While four of the US’ intelligence agencies produced analyses indicating the Taliban would gain ground against the since-deposed government in Kabul, none predicted its imminent collapse, according to a report published Thursday.
The Wall Street Journal reviewed nearly two-dozen assessments from the CIA, Defense Intelligence Agency (DIA), Office of the Director of National Intelligence (ODNI) and the State Department’s intelligence bureau, finding that while they agreed the internationally-recognized government was unlikely to survive without US aid, they differed on its longevity.
A May 17 report from the CIA determined that the government would fall by the end of the year. Less than a month later an assessment said the Taliban would take full control within two years, the Journal reported.
On June 4, the DIA said the Taliban would adopt a strategy to take and isolate rural areas. Three days later, the DIA said in an executive memo that the government would continue to hold Kabul.
Four U.S. Intelligence Agencies Produced 12 Reports on Afghanistan Since Spring 2020, but All Failed to Predict Kabul’s Rapid Collapse, With Estimates about Kabul's Fall Ranging from "a few months" to a "few years" After US Withdrawal https://t.co/ED7A4iiKA6 via @WSJ
— Jason Lyall (@jaylyall_red5) October 28, 2021
“The intelligence shortfalls underpinned some of the policy failures that resulted in chaotic mass civilian evacuations in the deadly final weeks of the U.S.’s 20-year Afghan war,” the Journal reported.

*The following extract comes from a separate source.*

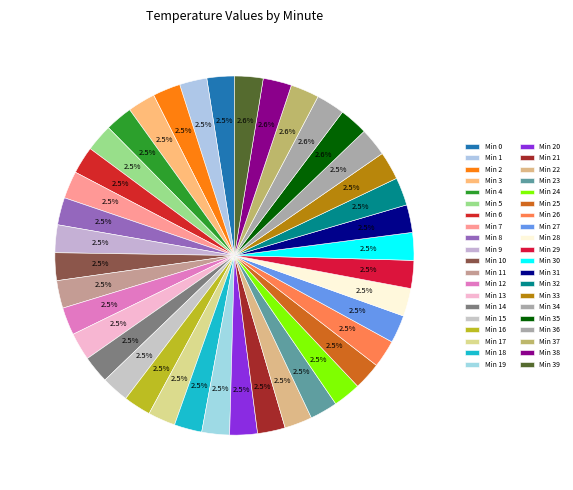

Which slice is the largest?

35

Far apart from the official intelligence analyses, Kabul would fall to the Taliban on Aug. 15 with former President Ashraf Ghani fleeing the capital as militants closed in.
The US was forced to hole up at Kabul’s international airport where it evacuated more than 120,000 foreigners and Afghan nationals in the course of the following two weeks in what were the chaotic final days of Washington’s withdrawal.